Competing interests: The authors declare no competing interests.

Figures

Fig. 1
Fig. 1. Backward-looking and forward-looking evaluations.
a, Backward-looking benchmarks involve recalling factual information. For example, a student retrieves a fact about the Gettysburg Address that they learned during a history class. Existing benchmarks in scientific domains are in essence backward-looking as they emphasize retrieving accepted facts for question answering and reasoning tasks. b, Forward-looking benchmarks involve predicting novel outcomes on the basis of past data. Two forms of uncertainty, aleatoric (due to intrinsic randomness) and epistemic (due to lack of knowledge), may be present. For example, a table tennis fan predicts which player will win the next set on the basis of their knowledge of the players, how they have played so far today and so forth. Inherent random factors, such as a breeze affecting the ball’s flight, will also be present.
Fig. 2
Fig. 2. BrainBench is a forward-looking benchmark for neuroscience.
BrainBench evaluates test-takers' ability to predict neuroscience results.
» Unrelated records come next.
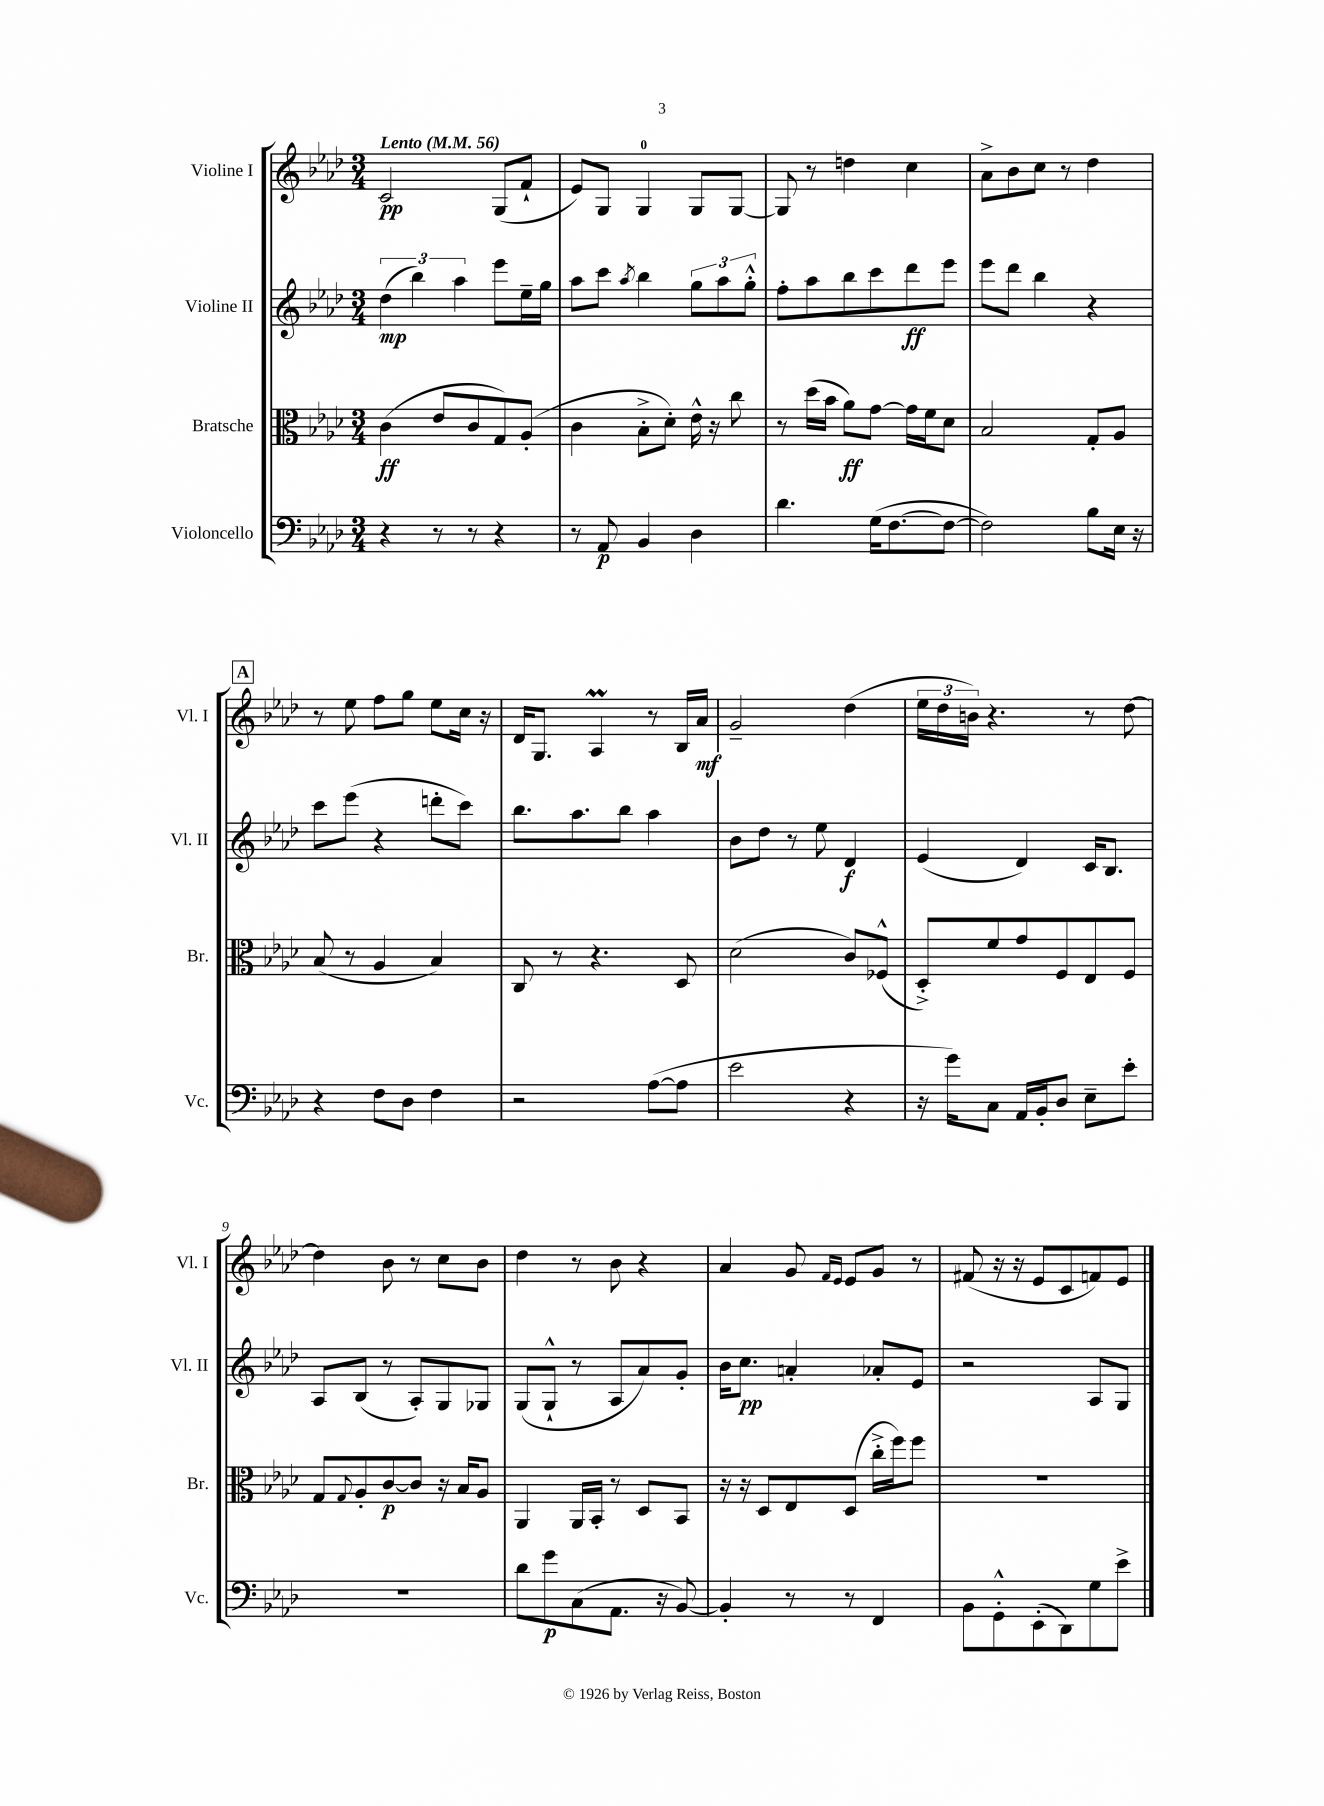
<<
\new StaffGroup <<
\new Staff = "s0" \with { instrumentName = "Violine I" shortInstrumentName = "Vl. I" } {
    \clef treble \key aes \major \numericTimeSignature \time 3/4 \tempo "Lento" 4 = 56
    c'2\pp g8( f'8-! |
    ees'8) g8 g4-0 g8 g8~ |
    g8 r8 d''4 c''4 |
    aes'8-> bes'8 c''8 r8 des''4 |
    \mark \markup { \box "A" } r8 ees''8 f''8 g''8 ees''8 c''16 r16 |
    des'16 g8. aes4\prall r8 bes16 aes'16\mf |
    g'2-- des''4( |
    \tuplet 3/2 { ees''16 des''16 b'16) } r4. r8 des''8~ |
    des''4 bes'8 r8 c''8 bes'8 |
    des''4 r8 bes'8 r4 |
    aes'4 g'8 \grace { f'16 ees'16 } ees'8 g'8 r8 |
    fis'8( r16 r16 ees'8 c'8 f'8) ees'8 \bar "|." |
}
\new Staff = "s1" \with { instrumentName = "Violine II" shortInstrumentName = "Vl. II" } {
    \clef treble \key aes \major \numericTimeSignature \time 3/4
    \tuplet 3/2 { des''4\mp( bes''4) aes''4 } ees'''8 ees''16-- g''16 |
    aes''8 c'''8 \acciaccatura { aes''8 } bes''4 \tuplet 3/2 { g''8 aes''8 g''8-.-^ } |
    f''8-. aes''8 bes''8 c'''8 des'''8\ff ees'''8 |
    ees'''8 des'''8 bes''4 r4 |
    \mark \markup { \box "A" } c'''8 ees'''8( r4 d'''8-. c'''8) |
    bes''8. aes''8. bes''8 aes''4 |
    bes'8 des''8 r8 ees''8 des'4\f |
    ees'4( des'4) c'16 bes8. |
    aes8 bes8( r8 aes8-.) g8 ges8 |
    g8( g8-!-^ r8 aes8 aes'8) g'8-. |
    bes'16 c''8.\pp a'4-. aes'8-. ees'8 |
    r2 aes8 g8 \bar "|." |
}
\new Staff = "s2" \with { instrumentName = "Bratsche" shortInstrumentName = "Br." } {
    \clef alto \key aes \major \numericTimeSignature \time 3/4
    c'4\ff( ees'8 c'8 g8) aes8-.( |
    c'4 bes8-.-> des'8-.) ees'16-^ r16 c''8 |
    r8 des''16( bes'16 aes'8\ff) g'8~ g'16 f'16 des'8 |
    bes2 g8-. aes8 |
    \mark \markup { \box "A" } bes8( r8 aes4 bes4) |
    c8 r8 r4. des8 |
    des'2( c'8) fes8-^( |
    des8-.->) f'8 g'8 f8 ees8 f8 |
    g8 \appoggiatura { g8 } aes8-. c'8~\p c'8 r16 bes16 aes8 |
    aes,4 aes,16 bes,16-. r8 des8 bes,8 |
    r16 r16 des8 ees8 des8( c''16-.-> f''16) f''8 |
    R2. \bar "|." |
}
\new Staff = "s3" \with { instrumentName = "Violoncello" shortInstrumentName = "Vc." } {
    \clef bass \key aes \major \numericTimeSignature \time 3/4
    r4 r8 r8 r4 |
    r8 aes,8\p bes,4 des4 |
    des'4. g16( f8.~ f8~ |
    f2) bes8 ees16 r16 |
    \mark \markup { \box "A" } r4 f8 des8 f4 |
    r2 aes8~( aes8 |
    ees'2 r4 |
    r16 g'16) c8 aes,16 bes,16-. des8 ees8-- ees'8-. |
    R2. |
    des'8 g'8\p c8( aes,8. r16 bes,8~) |
    bes,4-. r8 r8 f,4 |
    bes,8 g,8-.-^ ees,8-.( des,8) g8 ees'8-> \bar "|." |
}
>>
>>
BrainBench’s test cases were sourced from recent Journal of Neuroscience abstracts across five neuroscience domains: behavioural/cognitive, systems/circuits, neurobiology of disease, cellular/molecular and developmental/plasticity/repair. Test-takers chose between the original abstract and one altered to substantially change the result while maintaining coherency. Human experts and LLMs were tasked with selecting the correct (that is, original) version from the two options. Human experts made choices and provided confidence and expertise ratings in an online study. LLMs were scored as choosing the abstract with the lower perplexity (that is, the text passage that was less surprising to the model), and their confidence was proportional to the difference in perplexity between the two options.
Fig. 3
Fig. 3. Performance of human experts and LLMs on BrainBench.
a, LLMs outperformed human experts on BrainBench (t(14) = 25.8, P < 0.001, Cohen’s d = 9.27, 95% CI 0.17–0.2; two-sided). Smaller models are on par with larger models. Base versions of models outperformed chat and instruct versions (t(5) = 5.38, P = 0.002, Cohen’s d = 0.77, 95% CI 0.02–0.04; two-sided), which were tuned to be conversational with humans. The error bars represent the standard error of the accuracy. Each model was evaluated on 200 BrainBench test cases. In total, 171 human experts were evaluated on the same test cases over 1,011 trials. b, The distribution of test cases across neuroscience subfields roughly mirrors the distribution of articles in the Journal of Neuroscience with behaviour/cognitive overrepresented. The average performance of 15 LLMs and human experts is shown. LLMs outperformed human experts in every subfield (see Supplemetary Fig. 5 for the full results). c, The participants were predoctoral students (ntrial = 104), doctoral students (ntrial = 300), postdoctoral researchers (ntrial = 255), faculty/academic staff (ntrial = 256), research scientists (ntrial = 72) and others (ntrial = 24). The error bars represent the standard error of the accuracy.
Fig. 4
Fig. 4. Accuracy and confidence are calibrated for human experts and LLMs.
When human experts and LLMs are confident in their BrainBench judgements, they are more likely to be correct. Confidence ratings were sorted and placed in equally sized bins with the mean accuracy for items in that bin plotted. The positive slope of the black regression lines for human experts and all LLMs indicates that confidence is well calibrated (that is, higher confidence corresponds to higher accuracy). Calibration is beneficial for building human–machine ensembles.
Fig. 5
Fig. 5. Fine-tuning a pre-trained LLM on neuroscience knowledge.
Mistral-7B-v0.1 was fine-tuned using LoRA on neuroscience articles from 2002 to 2022 (a total of 1.3 billion tokens). a, The fine-tuned model improved by 3% on BrainBench. b, The fine-tuning process substantially shifted the perplexity distribution of correct responses, indicative of the LLM specializing in neuroscience.